Le Gabon cherche à franchir une nouvelle étape dans la transformation locale de ses ressources naturelles. Dans une publication rendue publique sur ses réseaux sociaux, le ministre des Eaux et Forêts, Maurice Ntossui Ollogo, a annoncé avoir conduit une séance de travail avec l’équipe de BIOKOUME autour de la recherche appliquée sur l’okoumé, essence emblématique des forêts gabonaises.
Le membre du gouvernement indique avoir présidé «une séance de travail (…) consacrée à la valorisation scientifique et économique de l’okoumé et de sa résine». Selon lui, les travaux de recherche ont franchi un cap décisif. «Après deux années de recherche (phase I), les résultats confirment le fort potentiel de plusieurs extraits à usage cosmétique et santé, avec un premier actif désormais prêt à la commercialisation», a-t-il souligné.
Cette orientation marque un tournant: l’okoumé n’est plus envisagé uniquement comme bois d’exportation destiné au placage ou au contreplaqué, mais comme matière première pour la chimie verte et la biotechnologie.
Vers une bio-industrie forestière
Au-delà de la recherche, la rencontre a également permis d’esquisser la suite du programme.
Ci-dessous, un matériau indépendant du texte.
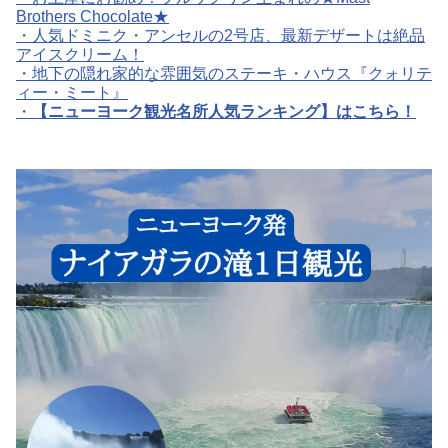
Brothers Chocolate★
・人気ドミニク・アンセルの2号店、最新デザートは絶品
アイスクリーム！
・
地下の隠れ家的な雰囲気のステーキ・ハウス『クォリテ
ィー・ミート』
・
【ニューヨーク観光名所人気ランキング】はこちら！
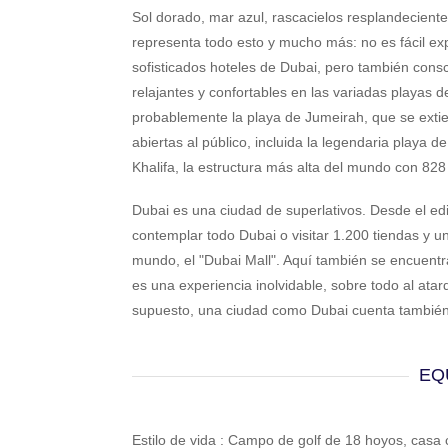
Sol dorado, mar azul, rascacielos resplandecientes
representa todo esto y mucho más: no es fácil ex
sofisticados hoteles de Dubai, pero también consc
relajantes y confortables en las variadas playas 
probablemente la playa de Jumeirah, que se extie
abiertas al público, incluida la legendaria playa 
Khalifa, la estructura más alta del mundo con 828
Dubai es una ciudad de superlativos. Desde el edif
contemplar todo Dubai o visitar 1.200 tiendas y 
mundo, el "Dubai Mall". Aquí también se encuent
es una experiencia inolvidable, sobre todo al atard
supuesto, una ciudad como Dubai cuenta también
EQ
Estilo de vida : Campo de golf de 18 hoyos, casa c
Le ministre explique que la phase II du projet portera sur «la croissance de la filière, la protection de la ressource génétique, la traçabilité [et] la durabilité». L’enjeu est double: sécuriser la ressource forestière et créer de la valeur ajoutée locale.
Le membre du gouvernement insiste aussi sur la dimension sociale: la filière doit favoriser «la création d’emplois, en particulier au profit des femmes et des jeunes impliqués dans la collecte de la résine».
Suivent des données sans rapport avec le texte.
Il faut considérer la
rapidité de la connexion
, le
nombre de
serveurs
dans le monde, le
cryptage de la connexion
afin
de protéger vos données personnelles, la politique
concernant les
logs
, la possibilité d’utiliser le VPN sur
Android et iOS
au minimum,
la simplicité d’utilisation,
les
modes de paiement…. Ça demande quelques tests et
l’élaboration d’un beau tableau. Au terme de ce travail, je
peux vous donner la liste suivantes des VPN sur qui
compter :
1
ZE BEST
Une logique alignée sur la politique de transformation locale
Depuis l’interdiction d’exporter les grumes en 2010, le Gabon s’efforce de passer d’une économie d’extraction à une économie de transformation. Jusqu’ici, l’effort s’est concentré sur le sciage et le contreplaqué, notamment dans la Zone économique spéciale de Nkok.
La valorisation de la résine d’okoumé ouvre une perspective différente: produire non seulement des matériaux, mais aussi des molécules à haute valeur ajoutée destinées aux industries cosmétique, pharmaceutique et nutraceutique.
Si les essais industriels confirment les résultats scientifiques annoncés, l’okoumé pourrait devenir, au-delà du bois, l’une des premières bases d’une véritable bio-économie forestière gabonaise.